- Opening Delimiter -
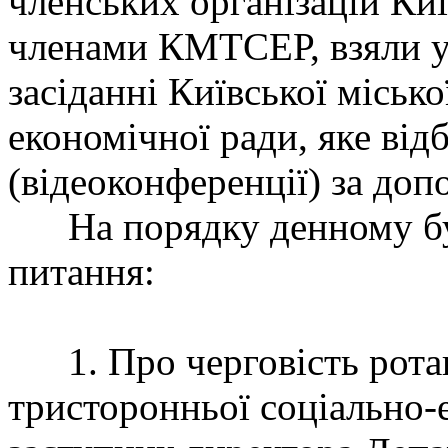
членських організацій Киї
членами КМТСЕР, взяли у
засіданні Київської міськ
економічної ради, яке від
(відеоконференції) за д
На порядку денному були
питання:
1. Про черговість ротаці
тристоронньої соціально-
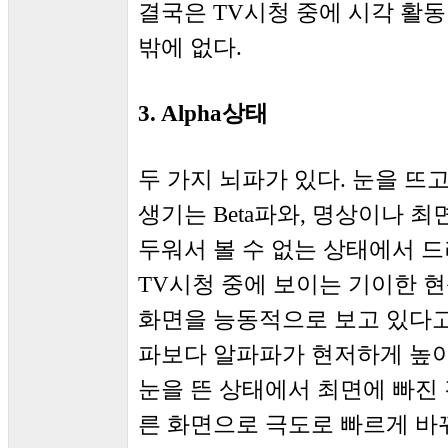
결국은 TV시청 중에 시각 활
밖에 없다.
3. Alpha상태
두 가지 뇌파가 있다. 눈을 뜨
생기는 Beta파와, 명상이나 최
두워서 볼 수 없는 상태에서 드
TV시청 중에 보이는 기이한 현
화면을 능동적으로 보고 있다고
파보다 알파파가 현저하게 높아
눈을 뜬 상태에서 최면에 빠진 
른 화면으로 극도로 빠르게 바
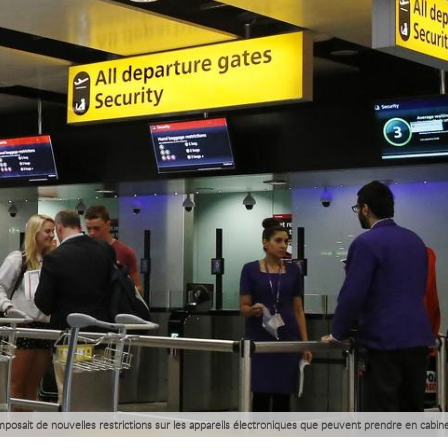
imposait de nouvelles restrictions sur les appareils électroniques que peuvent prendre en cabin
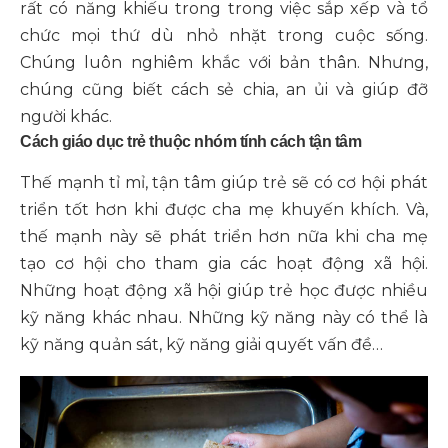
rất có năng khiếu trong trong việc sắp xếp và tổ
chức mọi thứ dù nhỏ nhặt trong cuộc sống.
Chúng luôn nghiêm khắc với bản thân. Nhưng,
chúng cũng biết cách sẻ chia, an ủi và giúp đỡ
người khác.
Cách giáo dục trẻ thuộc nhóm tính cách tận tâm
Thế mạnh tỉ mỉ, tận tâm giúp trẻ sẽ có cơ hội phát
triển tốt hơn khi được cha mẹ khuyến khích. Và,
thế mạnh này sẽ phát triển hơn nữa khi cha mẹ
tạo cơ hội cho tham gia các hoạt động xã hội.
Những hoạt động xã hội giúp trẻ học được nhiều
kỹ năng khác nhau. Những kỹ năng này có thể là
kỹ năng quản sát, kỹ năng giải quyết vấn đề…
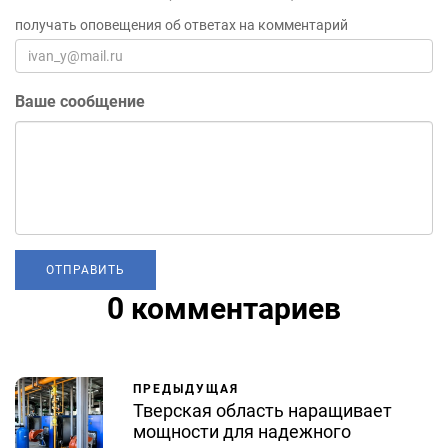
получать оповещения об ответах на комментарий
Ваше сообщение
0 комментариев
ПРЕДЫДУЩАЯ
Тверская область наращивает
мощности для надежного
- Closing Delimiter -
# [What you have to do]
If the data includes images, omit them, and set down everything else exactly as above.

# [Output of the exercise]
членських організацій Киї
членами КМТСЕР, взяли у
засіданні Київської міськ
економічної ради, яке від
(відеоконференції) за д
На порядку денному були
питання:
1. Про черговість ротаці
тристоронньої соціально-
결국은 TV시청 중에 시각 활
밖에 없다.
3. Alpha상태
두 가지 뇌파가 있다. 눈을 뜨
생기는 Beta파와, 명상이나 최
두워서 볼 수 없는 상태에서 드
TV시청 중에 보이는 기이한 현
화면을 능동적으로 보고 있다고
파보다 알파파가 현저하게 높아
눈을 뜬 상태에서 최면에 빠진 
른 화면으로 극도로 빠르게 바
imposait de nouvelles restrictions sur les appareils électroniques que peuvent prendre en cabin
rất có năng khiếu trong trong việc sắp xếp và tổ
chức mọi thứ dù nhỏ nhặt trong cuộc sống.
Chúng luôn nghiêm khắc với bản thân. Nhưng,
chúng cũng biết cách sẻ chia, an ủi và giúp đỡ
người khác.
Cách giáo dục trẻ thuộc nhóm tính cách tận tâm
Thế mạnh tỉ mỉ, tận tâm giúp trẻ sẽ có cơ hội phát
triển tốt hơn khi được cha mẹ khuyến khích. Và,
thế mạnh này sẽ phát triển hơn nữa khi cha mẹ
tạo cơ hội cho tham gia các hoạt động xã hội.
Những hoạt động xã hội giúp trẻ học được nhiều
kỹ năng khác nhau. Những kỹ năng này có thể là
kỹ năng quản sát, kỹ năng giải quyết vấn đề…
получать оповещения об ответах на комментарий
Ваше сообщение
0 комментариев
ПРЕДЫДУЩАЯ
Тверская область наращивает
мощности для надежного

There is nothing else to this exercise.